Sending the proposal too far ahead of your call allows the customer time to make a decision without you.

You’ve spent too much time and effort the get the prospect to agree to a conference call with you.

You’ve taken the time to work up several ideas which you know they will like, and the customer asked for you to send them the information a day or even several days before the call.

Big mistake.

It’s important for you to control the call.

The worst case is the customer reviews what you’ve sent them in advance, only to have them make up their own mind without talking to you. This is a much bigger problem than we realize and it happens to all of us for one simple reason —  we want to be seen as accommodating to the customer.

The set up is simple.

You’re talking with the prospect on the phone. They’re interested to see some ideas from you, but when comparing calendars, the first time both of you can talk on the phone is in another week. Without hesitation you blurt out that you can get them the plans in the next day or two.
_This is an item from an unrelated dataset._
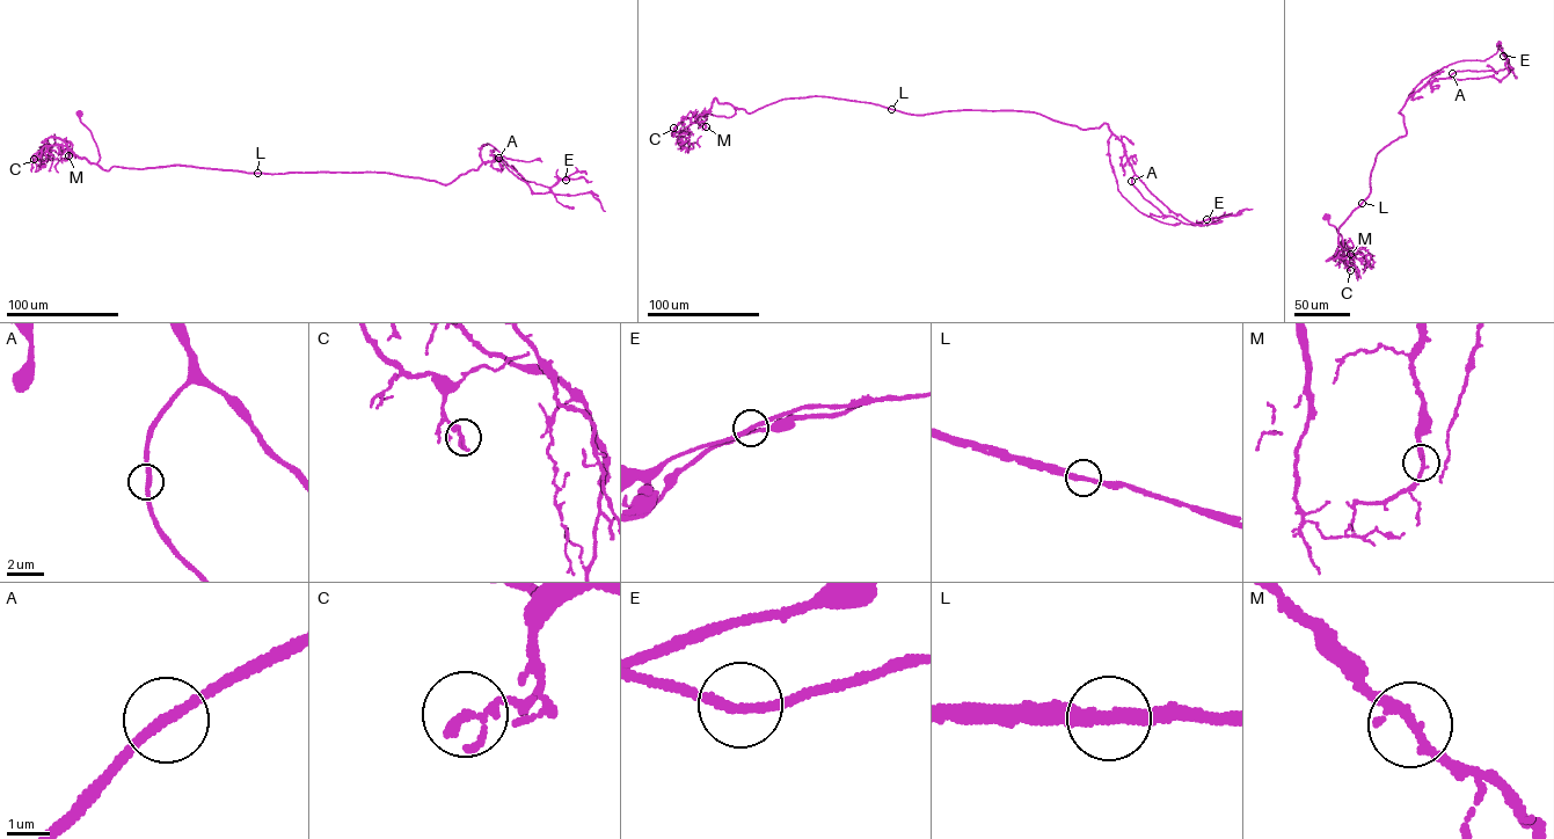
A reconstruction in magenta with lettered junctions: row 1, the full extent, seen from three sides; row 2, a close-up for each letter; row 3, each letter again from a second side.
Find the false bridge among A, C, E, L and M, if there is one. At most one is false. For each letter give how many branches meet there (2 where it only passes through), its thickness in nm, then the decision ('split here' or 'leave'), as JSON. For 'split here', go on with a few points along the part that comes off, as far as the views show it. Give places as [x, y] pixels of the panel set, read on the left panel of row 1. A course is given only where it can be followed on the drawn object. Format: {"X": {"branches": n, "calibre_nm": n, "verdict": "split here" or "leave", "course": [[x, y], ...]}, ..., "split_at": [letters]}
{"A": {"branches": 2, "calibre_nm": 240, "verdict": "leave"}, "C": {"branches": 2, "calibre_nm": 190, "verdict": "leave"}, "E": {"branches": 2, "calibre_nm": 220, "verdict": "leave"}, "L": {"branches": 2, "calibre_nm": 240, "verdict": "leave"}, "M": {"branches": 2, "calibre_nm": 240, "verdict": "leave"}, "split_at": []}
It’s natural. I’ve done it, all to show the customer how easy I am to work with.

Solution to this problem is simple. Get the time for the conference call set up first, and then say you’ll start putting some information together.

Share with the customer it will take you some time because you want to get them the best ideas, etc. Go on to say how you’ll be able to get it to them ahead of the call, but most likely not by much.

I’ve found if you’re upfront with them and explain how it’s going to take time, they’ll be fine with it.

An hour or so before the call, you then email them the information you intend to review with them on the call.

If the customer is comfortable using a meeting tool such as “Go To Meeting” or something similar, then use it. This way you can walk them through the materials using your own computer screen.

Key is for you to control the flow of information and provide the customer with the opportunity to cancel a meeting on you at the last minute, due to improper conclusions they draw from something you’ve sent them.